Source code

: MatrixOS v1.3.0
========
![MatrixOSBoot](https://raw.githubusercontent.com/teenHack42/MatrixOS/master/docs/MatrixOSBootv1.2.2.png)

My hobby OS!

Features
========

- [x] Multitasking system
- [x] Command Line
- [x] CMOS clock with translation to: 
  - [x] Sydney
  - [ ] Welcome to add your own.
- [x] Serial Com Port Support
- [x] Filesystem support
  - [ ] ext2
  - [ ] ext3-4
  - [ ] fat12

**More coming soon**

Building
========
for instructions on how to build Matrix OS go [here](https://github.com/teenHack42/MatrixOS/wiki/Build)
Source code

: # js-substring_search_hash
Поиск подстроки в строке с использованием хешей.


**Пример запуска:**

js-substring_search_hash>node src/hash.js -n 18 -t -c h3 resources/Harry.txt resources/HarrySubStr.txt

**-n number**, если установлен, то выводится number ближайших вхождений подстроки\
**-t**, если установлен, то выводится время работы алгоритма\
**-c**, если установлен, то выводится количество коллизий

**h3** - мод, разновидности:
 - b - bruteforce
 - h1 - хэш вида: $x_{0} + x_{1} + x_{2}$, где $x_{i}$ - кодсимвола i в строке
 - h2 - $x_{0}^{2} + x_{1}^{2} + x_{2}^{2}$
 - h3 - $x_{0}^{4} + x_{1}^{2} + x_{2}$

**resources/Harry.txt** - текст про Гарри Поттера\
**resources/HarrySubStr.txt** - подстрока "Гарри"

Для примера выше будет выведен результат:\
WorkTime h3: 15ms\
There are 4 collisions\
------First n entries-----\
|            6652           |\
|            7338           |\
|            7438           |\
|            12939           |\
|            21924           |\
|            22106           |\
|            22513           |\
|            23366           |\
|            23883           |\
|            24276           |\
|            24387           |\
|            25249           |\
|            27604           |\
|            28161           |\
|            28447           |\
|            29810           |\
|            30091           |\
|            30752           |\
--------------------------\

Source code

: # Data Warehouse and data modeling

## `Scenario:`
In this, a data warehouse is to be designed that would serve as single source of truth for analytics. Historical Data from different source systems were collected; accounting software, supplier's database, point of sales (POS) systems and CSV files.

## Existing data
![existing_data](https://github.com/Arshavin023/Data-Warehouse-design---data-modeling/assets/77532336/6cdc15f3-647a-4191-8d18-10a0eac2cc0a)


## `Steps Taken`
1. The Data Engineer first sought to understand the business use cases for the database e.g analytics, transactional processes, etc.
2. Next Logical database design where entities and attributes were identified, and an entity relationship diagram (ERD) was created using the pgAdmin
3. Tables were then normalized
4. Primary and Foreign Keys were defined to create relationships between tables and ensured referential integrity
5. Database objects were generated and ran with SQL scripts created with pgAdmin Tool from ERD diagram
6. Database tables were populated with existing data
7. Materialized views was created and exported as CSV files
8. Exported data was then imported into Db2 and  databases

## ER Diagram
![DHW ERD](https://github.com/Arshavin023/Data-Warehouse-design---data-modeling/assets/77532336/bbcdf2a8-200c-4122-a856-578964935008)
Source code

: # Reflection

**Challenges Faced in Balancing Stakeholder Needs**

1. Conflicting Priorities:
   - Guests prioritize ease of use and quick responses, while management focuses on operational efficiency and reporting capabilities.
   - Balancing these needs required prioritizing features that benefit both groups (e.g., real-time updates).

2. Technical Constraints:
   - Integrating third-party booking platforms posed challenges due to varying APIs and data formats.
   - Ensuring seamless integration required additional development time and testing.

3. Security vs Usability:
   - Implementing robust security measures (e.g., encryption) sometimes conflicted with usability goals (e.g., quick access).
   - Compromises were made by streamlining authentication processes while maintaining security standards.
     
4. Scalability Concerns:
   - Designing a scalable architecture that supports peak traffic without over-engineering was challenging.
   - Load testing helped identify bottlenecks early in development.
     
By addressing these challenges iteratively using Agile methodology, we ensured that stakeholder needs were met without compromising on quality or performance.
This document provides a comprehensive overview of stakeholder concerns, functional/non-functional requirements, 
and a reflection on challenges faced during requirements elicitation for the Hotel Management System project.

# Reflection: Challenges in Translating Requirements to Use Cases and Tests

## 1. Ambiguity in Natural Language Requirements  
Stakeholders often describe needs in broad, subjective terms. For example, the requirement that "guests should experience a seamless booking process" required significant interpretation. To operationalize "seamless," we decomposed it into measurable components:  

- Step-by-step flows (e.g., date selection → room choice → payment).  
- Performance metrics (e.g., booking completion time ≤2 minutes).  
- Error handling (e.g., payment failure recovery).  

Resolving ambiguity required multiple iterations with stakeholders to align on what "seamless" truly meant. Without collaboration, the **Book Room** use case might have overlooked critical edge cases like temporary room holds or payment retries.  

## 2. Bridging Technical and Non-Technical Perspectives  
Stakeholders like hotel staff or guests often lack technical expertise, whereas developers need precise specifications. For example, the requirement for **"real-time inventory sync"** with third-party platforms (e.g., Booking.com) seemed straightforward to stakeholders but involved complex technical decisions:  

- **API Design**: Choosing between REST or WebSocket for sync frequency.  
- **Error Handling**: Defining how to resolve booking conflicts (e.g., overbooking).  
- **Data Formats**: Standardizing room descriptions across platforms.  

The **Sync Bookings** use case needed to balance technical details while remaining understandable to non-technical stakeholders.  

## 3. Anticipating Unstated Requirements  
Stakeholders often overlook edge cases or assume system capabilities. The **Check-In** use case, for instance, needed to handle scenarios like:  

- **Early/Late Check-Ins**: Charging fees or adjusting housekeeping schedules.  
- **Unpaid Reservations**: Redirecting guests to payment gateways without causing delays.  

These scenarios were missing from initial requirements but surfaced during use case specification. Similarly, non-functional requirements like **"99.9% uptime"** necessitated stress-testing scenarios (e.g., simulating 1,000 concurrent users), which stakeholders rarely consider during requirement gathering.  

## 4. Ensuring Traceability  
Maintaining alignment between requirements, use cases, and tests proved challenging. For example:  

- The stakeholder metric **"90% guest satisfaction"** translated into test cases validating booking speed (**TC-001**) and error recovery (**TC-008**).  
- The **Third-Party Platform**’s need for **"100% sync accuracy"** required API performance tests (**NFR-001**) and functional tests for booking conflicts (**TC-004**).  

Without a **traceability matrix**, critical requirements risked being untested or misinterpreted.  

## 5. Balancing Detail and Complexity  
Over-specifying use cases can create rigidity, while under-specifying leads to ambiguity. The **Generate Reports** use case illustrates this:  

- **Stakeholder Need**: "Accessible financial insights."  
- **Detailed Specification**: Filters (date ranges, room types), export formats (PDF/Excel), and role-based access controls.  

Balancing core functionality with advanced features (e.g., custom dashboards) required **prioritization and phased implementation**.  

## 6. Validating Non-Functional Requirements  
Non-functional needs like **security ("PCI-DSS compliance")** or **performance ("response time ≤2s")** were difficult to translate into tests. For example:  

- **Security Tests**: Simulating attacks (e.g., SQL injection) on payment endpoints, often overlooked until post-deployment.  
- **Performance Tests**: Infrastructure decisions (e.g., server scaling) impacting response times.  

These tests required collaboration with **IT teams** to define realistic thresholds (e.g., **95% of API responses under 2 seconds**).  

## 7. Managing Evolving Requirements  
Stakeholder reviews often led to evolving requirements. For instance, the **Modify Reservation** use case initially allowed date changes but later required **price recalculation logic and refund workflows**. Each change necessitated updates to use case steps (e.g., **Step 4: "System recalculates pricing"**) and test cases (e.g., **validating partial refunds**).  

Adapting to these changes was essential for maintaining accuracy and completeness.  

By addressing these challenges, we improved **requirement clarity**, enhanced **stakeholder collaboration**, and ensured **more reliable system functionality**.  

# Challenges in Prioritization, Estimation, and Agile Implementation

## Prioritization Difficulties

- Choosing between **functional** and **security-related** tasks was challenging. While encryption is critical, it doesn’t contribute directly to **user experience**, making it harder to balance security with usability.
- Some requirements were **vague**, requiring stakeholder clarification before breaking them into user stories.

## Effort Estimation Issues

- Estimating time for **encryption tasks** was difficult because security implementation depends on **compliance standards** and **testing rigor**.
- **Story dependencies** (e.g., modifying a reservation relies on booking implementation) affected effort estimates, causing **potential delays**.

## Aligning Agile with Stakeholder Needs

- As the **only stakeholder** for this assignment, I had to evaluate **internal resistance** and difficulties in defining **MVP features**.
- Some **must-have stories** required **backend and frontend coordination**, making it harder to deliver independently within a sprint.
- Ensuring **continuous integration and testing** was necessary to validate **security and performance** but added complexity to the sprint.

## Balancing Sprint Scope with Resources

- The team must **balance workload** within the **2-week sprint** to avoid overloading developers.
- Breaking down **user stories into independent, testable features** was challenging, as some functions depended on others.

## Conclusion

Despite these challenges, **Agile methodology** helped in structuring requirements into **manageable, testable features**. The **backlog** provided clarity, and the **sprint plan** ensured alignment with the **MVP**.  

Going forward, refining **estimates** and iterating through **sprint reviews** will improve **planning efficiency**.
···
** What to do **
Looking at the listing above, which lines hold "conflicts"? Copy every such line.

** Solution **
- **Error Handling**: Defining how to resolve booking conflicts (e.g., overbooking).  
- The **Third-Party Platform**’s need for **"100% sync accuracy"** required API performance tests (**NFR-001**) and functional tests for booking conflicts (**TC-004**).  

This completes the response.